WORK REQUIRED:
Look through the data below. Show each line where the string "lines" occurs.

ENTRIES SHOWN START

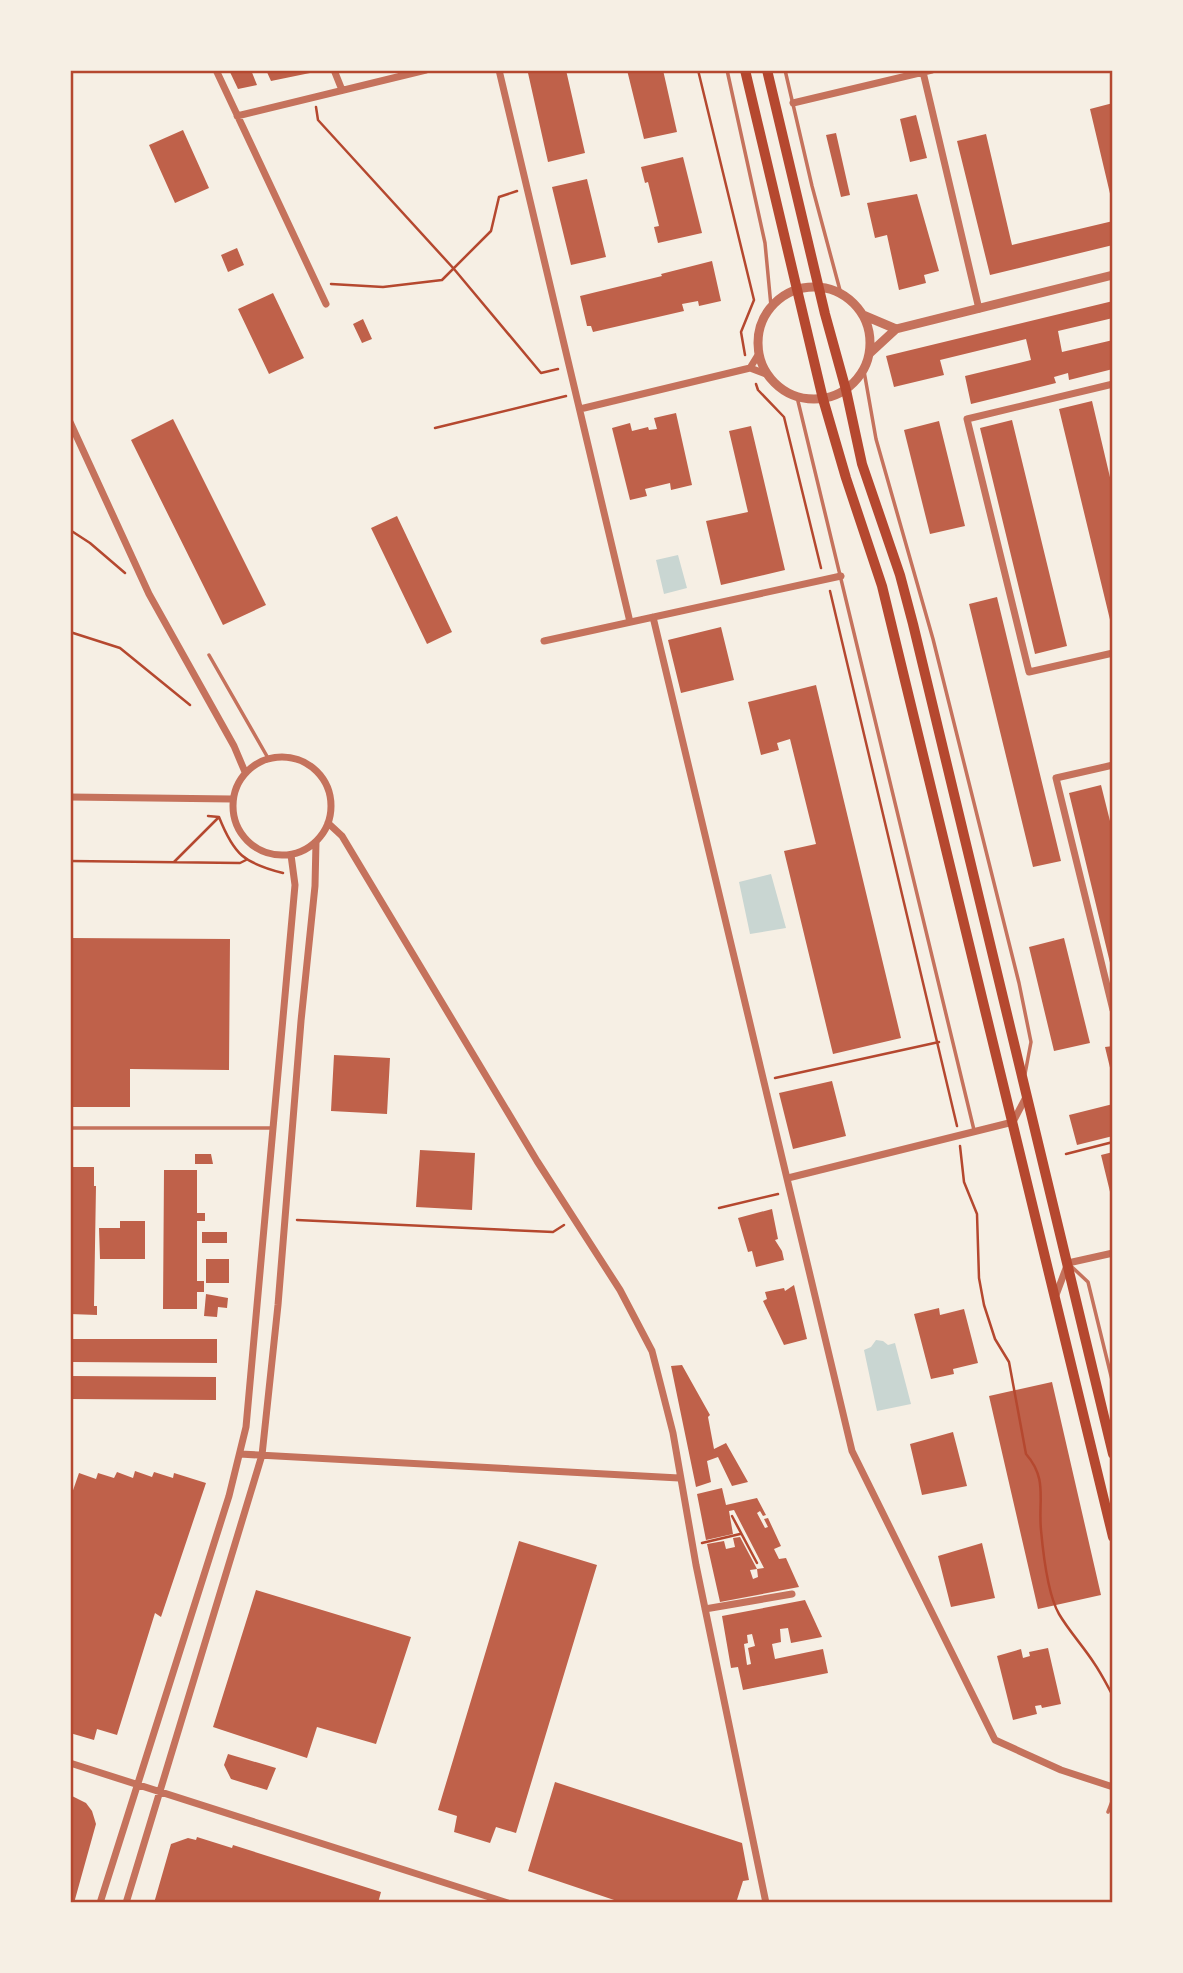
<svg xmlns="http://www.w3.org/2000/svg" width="1183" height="1973" viewBox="0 0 1183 1973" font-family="'PT Sans',sans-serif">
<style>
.water{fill:#c9d6d2}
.building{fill:#bf614a;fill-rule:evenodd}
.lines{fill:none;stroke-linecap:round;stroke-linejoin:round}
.path{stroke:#b5482f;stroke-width:2.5}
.service{stroke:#c5725c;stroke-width:3.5}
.minor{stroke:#c5725c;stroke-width:7}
.tertiary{stroke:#c5725c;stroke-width:9}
.primary{stroke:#b5482f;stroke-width:10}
.neatline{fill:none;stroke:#b5482f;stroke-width:2.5}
</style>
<rect width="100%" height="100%" fill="#f6efe4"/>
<path class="water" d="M678 555 687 588 664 594 656 560Z
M771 874 786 928 750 934 739 882Z
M876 1340 883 1341 888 1345 895 1343 911 1404 877 1411 864 1350 871 1347Z"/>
<path class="building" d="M229 70H251L257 85 238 89Z
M266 70H309L310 73 271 81Z
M541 70H566L585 153 548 162 528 73Z
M627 70H663L677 132 644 139Z
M1113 103V202H1112L1090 109Z
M916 115 927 158 910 162 900 119Z
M183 130 209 188 175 203 149 145Z
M836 133 850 195 841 197 826 135Z
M986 134 1012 245 1113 221V245L990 275 957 141Z
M683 157 702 233 658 243 654 227 659 226 648 182 645 183 641 167Z
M587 179 606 257 571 265 552 187Z
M917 194 939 271 924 275 926 283 899 290 887 235 875 238 867 203Z
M237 248 244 265 228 272 221 255Z
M712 261 721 301 699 306 698 301 682 304 684 311 593 332 591 326H587L580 296 662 276 661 274Z
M273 293 304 358 269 374 238 309Z
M1113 301V318L1058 331 1062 352 1113 340V369L1069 380 1068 373 1054 377 1056 383 971 404 965 376 1031 360 1026 339 940 360 944 375 894 387 886 356Z
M363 319 372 339 362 343 353 324Z
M1092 401 1113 490 1112 628 1059 409Z
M676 413 692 485 671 490 670 483 645 489 647 496 630 500 612 428 630 423 632 431 648 427 649 430 657 429 654 418Z
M173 419 266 605 223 625 131 440Z
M1012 420 1067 646 1035 654 980 428Z
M939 421 965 526 930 534 904 430Z
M751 426 785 570 721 585 706 521 748 512 729 431Z
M397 516 452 632 427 644 371 528Z
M997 597 1061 861 1033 867 969 604Z
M721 627 734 680 681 693 668 640Z
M816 685 901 1038 833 1054 784 851 816 844 790 739 777 743 779 750 761 755 748 702Z
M1101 785 1113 833 1112 971 1069 793Z
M70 938 230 939 229 1070 130 1069V1107H70Z
M1064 938 1090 1043 1054 1051 1029 947Z
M1113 1046V1076H1112L1105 1047Z
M334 1055 390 1058 387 1114 331 1111Z
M832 1081 846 1136 793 1149 779 1093Z
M1113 1104V1136L1077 1145 1069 1115Z
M420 1150 475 1153 472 1210 416 1207Z
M1113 1152V1200H1112L1101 1155Z
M195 1154H211L213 1164H195Z
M70 1167H94V1186H96L94 1306H97V1315L70 1314Z
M164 1170H197V1213H205V1221H197V1281H204V1292H197V1309H163Z
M772 1209 778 1239 775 1240 782 1251 784 1260 756 1267 752 1251 748 1252 738 1218Z
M120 1221H145V1259H100L99 1228H120Z
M202 1232H227V1243H202Z
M206 1259H229V1283H206Z
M794 1285 807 1339 784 1345 763 1301 767 1299 765 1292 784 1288 785 1291Z
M206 1294 228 1298 227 1308 218 1307 217 1317 204 1316Z
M939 1308 940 1315 964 1309 978 1363 953 1369 954 1374 931 1379 914 1314Z
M71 1339H217V1363L71 1362Z
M682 1365 710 1415 708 1417 714 1449 726 1443 748 1482 732 1486 718 1457 707 1461 711 1482 696 1487 671 1366Z
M71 1376 216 1377V1400L71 1399Z
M1052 1382 1101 1595 1038 1609 989 1396Z
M953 1432 967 1486 922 1495 910 1444Z
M135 1471 152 1477 154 1472 173 1478 174 1473 206 1483 161 1617 155 1613 117 1735 97 1729 94 1740 70 1733V1499L79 1473 96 1479 98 1473 114 1478 117 1472 133 1478Z
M722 1488 726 1505 757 1498 766 1515 763 1516 760 1511 757 1513 765 1528 768 1527 764 1519 768 1518 781 1546 774 1549 779 1559 786 1558 799 1587 720 1602 707 1544 724 1541 726 1549 735 1547 733 1538 740 1537 757 1569 750 1570 753 1579 758 1577 757 1569 764 1568 734 1510 729 1511 733 1534 706 1540 697 1494Z
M519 1541 597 1565 516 1833 496 1827 490 1843 454 1832 457 1816 438 1810Z
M982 1543 995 1598 951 1607 938 1556Z
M256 1590 411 1637 376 1744 317 1727 307 1758 213 1727Z
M805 1600 822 1637 791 1643 788 1628 780 1629 781 1642 772 1644 775 1659 823 1649 828 1673 743 1690 738 1667 731 1668 722 1616ZM752 1634 755 1646 748 1648 751 1664 747 1665 744 1644 748 1643 747 1635Z
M1048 1648 1061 1704 1042 1708 1041 1705 1035 1706 1037 1714 1013 1720 997 1656 1021 1649 1023 1658 1030 1656 1029 1652Z
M228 1754 276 1768 267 1790 231 1779 224 1765Z
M555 1782 742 1843 749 1880 743 1881 736 1903H623L528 1871Z
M70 1795 86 1803 92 1811 96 1824 74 1903H70Z
M197 1837 232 1848 233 1845 381 1892 378 1903H154L171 1844 188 1838 196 1840Z"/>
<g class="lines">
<path class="path" d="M698 70 754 300 741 332 745 355
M316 107 318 120 454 269 541 373 558 369
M331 284 383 287 442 280 491 231 499 197 517 191
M756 384 758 390 784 417 821 568
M435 428 566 396
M70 530 90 543 125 573
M830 591 957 1126
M70 632 120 648 190 705
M208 816 219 817C234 855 244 863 283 873
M70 861 240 863 246 860
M174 862 218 818
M775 1078 939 1042
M960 1146 964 1182 977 1214 979 1278 984 1305 995 1339 1009 1362 1026 1454C1048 1479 1038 1500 1041 1530 1043 1552 1048 1595 1059 1614 1069 1631 1083 1646 1094 1663 1101 1673 1107 1685 1113 1696
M1066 1154 1113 1142
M719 1208 778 1194
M297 1220 553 1232 564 1225
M732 1516 757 1563
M702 1543 740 1534"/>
<path class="service" d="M727 70 765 243 771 306
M785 70 812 186 841 294
M864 371 876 439 933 639 1019 983 1031 1042 1025 1074
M797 397 974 1130
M209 655 268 758
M70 1128H271
M1072 1267 1088 1282 1113 1384
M1108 1812 1113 1799"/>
<path class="minor" d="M216 70 326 304
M334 70 342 90
M499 70 630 622
M923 72 979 309
M793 103 932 70
M237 116 426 70
M750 368 766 374
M750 368 758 355
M1113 384 967 419 1029 672 1113 653
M580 409 750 368
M70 422 149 594 234 746 245 772
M653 617 852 1451 995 1740 1061 1770 1113 1787
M544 641 841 576
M233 806a49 49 0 1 1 98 0a49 49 0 1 1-98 0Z
M1113 765 1056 778 1113 1010
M70 797 232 799
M328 823 342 836 537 1161 620 1290 652 1351 673 1433 696 1565 766 1903
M788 1178 1013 1122 1026 1097
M1056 1295 1068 1263 1113 1253
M240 1454 679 1478
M705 1609 792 1594
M70 1763 508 1903
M100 1903 229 1496 246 1427 295 885 291 855
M126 1903 262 1455 278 1305 301 1021 315 886 316 842"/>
<path class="tertiary" d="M758 343a56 56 0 1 1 112 0a56 56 0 1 1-112 0Z
M863 315 896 329
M870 353 896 329 1113 275"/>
<path class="primary" d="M745 70 823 399 846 478 882 586 1113 1537
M767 70 825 314 846 390 862 464 900 575 913 624 1113 1454"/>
</g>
<rect width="1183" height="1973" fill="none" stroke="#f6efe4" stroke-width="144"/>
<rect x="72" y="72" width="1039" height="1829" class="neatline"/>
</svg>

ENTRIES SHOWN END

REPLY:
.lines{fill:none;stroke-linecap:round;stroke-linejoin:round}
<g class="lines">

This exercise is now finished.